═══ Source document ═══

Remember that lfence doesn't allow later instructions to start until earlier instructions have retired. This is probably at least a couple cycles / pipeline-stages later than when their results are ready for bypass-fowarding to other execution units (i.e. the normal latency).

So for small T, it's definitely significant that you add extra latency into the chain by requiring the result to not only be ready, but also written back to the register file.

It probably takes an extra cycle or so for lfence to allow the issue/rename stage to start operating again after detecting retirement of the last instruction before it. The issue/rename process takes multiple stages (cycles), and maybe lfence blocks at the start of this, instead of in the very last step before uops are added into the OoO part of the core.

Even back-to-back lfence itself has 4 cycle throughput on SnB-family, according to Agner Fog's testing. Agner Fog reports 2 fused-domain uops (no unfused), but on Skylake I measure it at 6 fused-domain (still no unfused) if I only have 1 lfence. But with more lfence back-to-back, it's fewer uops! Down to ~2 uops per lfence with many back-to-back, which is how Agner measures.

lfence/dec/jnz (a tight loop with no work) runs at 1 iteration per ~10 cycles on SKL, so that might give us an idea of the real extra latency that lfence adds to the dep chains even without the front-end and RS-full bottlenecks.

═══

→ **Work instruction A**
In the text on lfence latency, what throughput does Agner Fog's testing give for back-to-back lfence on SnB-family?
→ **Work instruction B**
Name every instruction in the tight loop with no work that the lfence text times on SKL.
→ **Work instruction C**
Write the next part of the text on lfence latency, picking up right after its final sentence.
No task here depends on the lines.

═══ Study material ═══

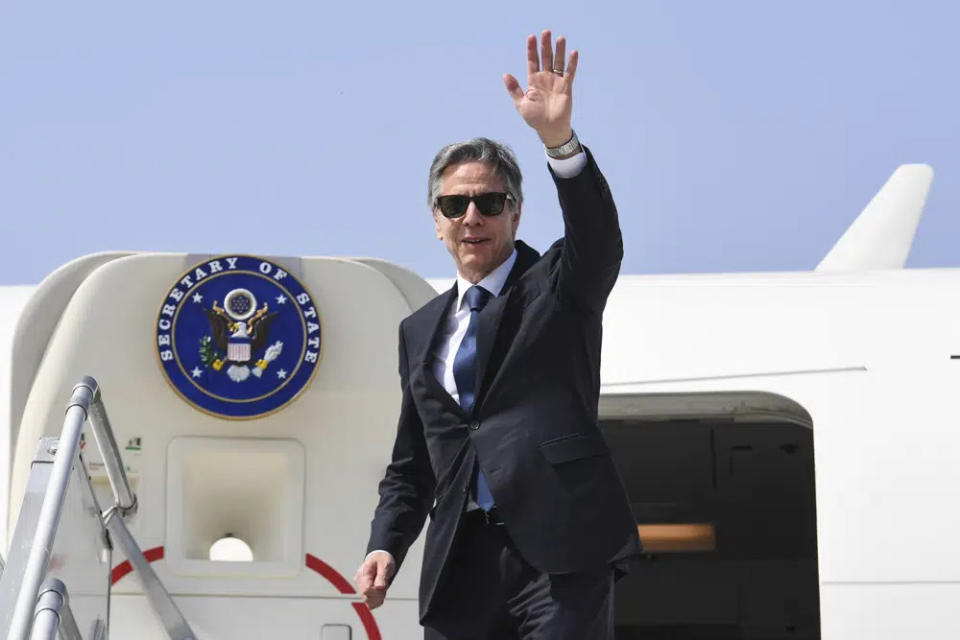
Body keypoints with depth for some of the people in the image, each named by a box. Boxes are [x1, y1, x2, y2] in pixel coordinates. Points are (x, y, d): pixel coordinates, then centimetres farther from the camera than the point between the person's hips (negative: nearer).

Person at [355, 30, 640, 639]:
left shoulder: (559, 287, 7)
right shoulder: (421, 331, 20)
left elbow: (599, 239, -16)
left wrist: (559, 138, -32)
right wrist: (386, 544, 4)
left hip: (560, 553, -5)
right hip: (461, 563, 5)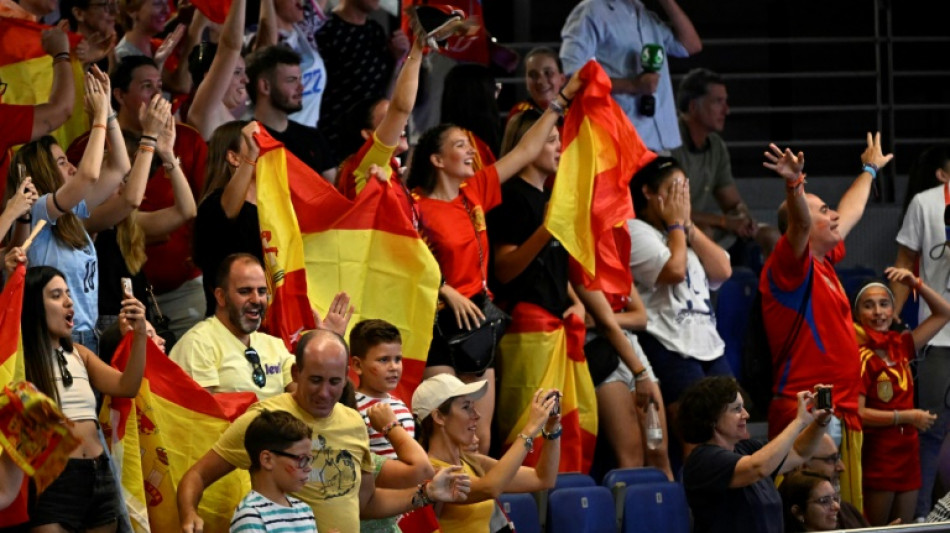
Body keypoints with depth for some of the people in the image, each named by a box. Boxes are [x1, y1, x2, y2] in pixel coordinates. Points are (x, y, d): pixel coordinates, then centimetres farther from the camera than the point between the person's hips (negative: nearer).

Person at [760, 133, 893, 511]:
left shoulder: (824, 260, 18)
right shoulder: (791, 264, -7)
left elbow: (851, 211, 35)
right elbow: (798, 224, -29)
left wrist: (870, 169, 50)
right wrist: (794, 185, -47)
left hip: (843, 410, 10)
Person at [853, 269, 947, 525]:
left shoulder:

═══
═══ Study material ═══

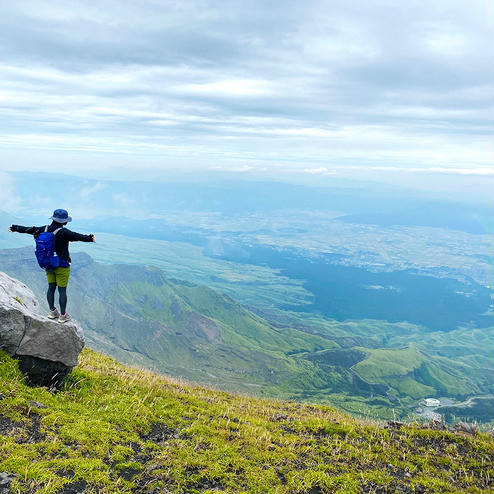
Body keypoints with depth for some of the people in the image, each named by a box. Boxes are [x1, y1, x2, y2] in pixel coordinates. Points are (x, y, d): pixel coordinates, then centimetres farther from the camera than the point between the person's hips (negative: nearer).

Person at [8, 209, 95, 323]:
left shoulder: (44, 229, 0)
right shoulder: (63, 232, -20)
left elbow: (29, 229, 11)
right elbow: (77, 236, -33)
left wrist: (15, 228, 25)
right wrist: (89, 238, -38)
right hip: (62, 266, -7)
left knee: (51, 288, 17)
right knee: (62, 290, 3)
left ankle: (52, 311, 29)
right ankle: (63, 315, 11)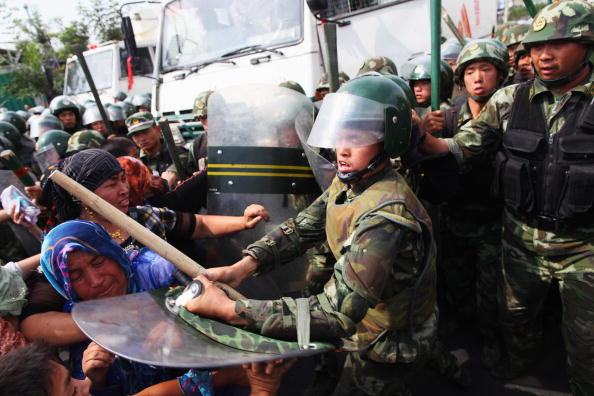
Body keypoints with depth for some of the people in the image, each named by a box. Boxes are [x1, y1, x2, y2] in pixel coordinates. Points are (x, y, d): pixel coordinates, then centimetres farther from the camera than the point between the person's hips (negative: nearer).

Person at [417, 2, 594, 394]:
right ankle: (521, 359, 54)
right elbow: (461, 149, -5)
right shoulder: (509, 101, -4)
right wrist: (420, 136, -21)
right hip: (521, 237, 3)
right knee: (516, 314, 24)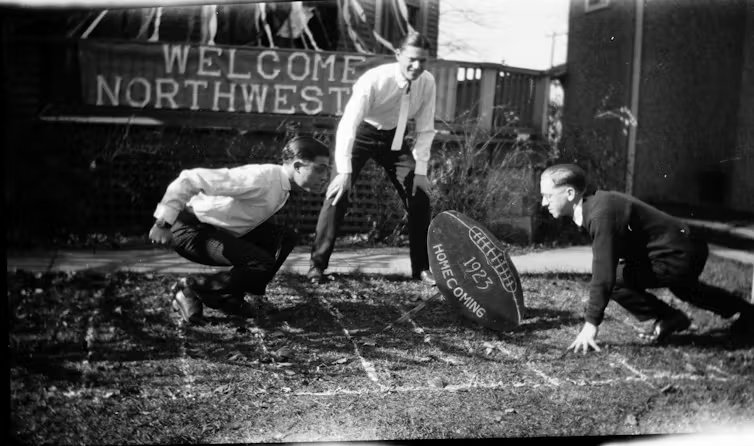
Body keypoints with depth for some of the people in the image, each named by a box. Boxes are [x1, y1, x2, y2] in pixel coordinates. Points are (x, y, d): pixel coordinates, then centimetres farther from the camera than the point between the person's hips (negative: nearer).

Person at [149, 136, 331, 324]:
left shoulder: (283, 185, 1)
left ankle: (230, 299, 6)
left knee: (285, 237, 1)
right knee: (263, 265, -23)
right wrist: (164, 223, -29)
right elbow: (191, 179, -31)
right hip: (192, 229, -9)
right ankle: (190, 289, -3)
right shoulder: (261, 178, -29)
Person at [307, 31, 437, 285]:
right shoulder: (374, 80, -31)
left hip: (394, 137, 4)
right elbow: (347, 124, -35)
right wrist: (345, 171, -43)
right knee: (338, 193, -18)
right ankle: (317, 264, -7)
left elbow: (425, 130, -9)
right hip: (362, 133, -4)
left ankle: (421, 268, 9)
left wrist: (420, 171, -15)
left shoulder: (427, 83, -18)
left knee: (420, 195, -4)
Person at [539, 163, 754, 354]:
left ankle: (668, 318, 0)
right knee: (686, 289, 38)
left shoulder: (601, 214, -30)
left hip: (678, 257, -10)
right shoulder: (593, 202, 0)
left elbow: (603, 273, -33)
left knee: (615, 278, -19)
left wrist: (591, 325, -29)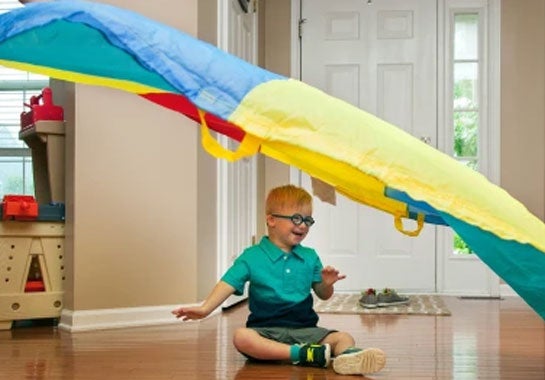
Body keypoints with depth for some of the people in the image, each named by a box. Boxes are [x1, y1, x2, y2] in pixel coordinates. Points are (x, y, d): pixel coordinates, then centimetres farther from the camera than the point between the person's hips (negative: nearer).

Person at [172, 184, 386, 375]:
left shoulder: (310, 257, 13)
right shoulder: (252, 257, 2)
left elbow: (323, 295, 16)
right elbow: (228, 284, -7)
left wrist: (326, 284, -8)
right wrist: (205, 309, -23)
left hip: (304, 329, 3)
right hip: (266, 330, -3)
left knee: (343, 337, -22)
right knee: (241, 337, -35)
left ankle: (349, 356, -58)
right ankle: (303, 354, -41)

═══

→ **Answer box A**
4 cycles

→ **Answer box B**
lfence, dec, jnz

→ **Answer box C**
Measuring lfence overhead with only one dep chain, OoO exec being irrelevant:

.loop:     ;mfence                  ; mfence here:  ~62.3c (with no lfence)     lfence                   ; lfence here:  ~39.3c     times 10 imul eax,eax    ; with no lfence: 30.0c     ; lfence                 ; lfence here:  ~39.6c     dec   ecx     jnz   .loop 

Without lfence, runs at the expected 30.0c per iter. With lfence, runs at ~39.3c per iter, so lfence effectively added ~9.3c of "extra latency" to the critical path dep chain. (And 6 extra fused-domain uops).

With lfence after the imul chain, right before the loop-branch, it's slightly slower. But not a whole cycle slower, so that would indicate that the front-end is issuing the loop-branch + and imul in a single issue-group after lfence allows execution to resume. That being the case, IDK why it's slower. It's not from branch misses.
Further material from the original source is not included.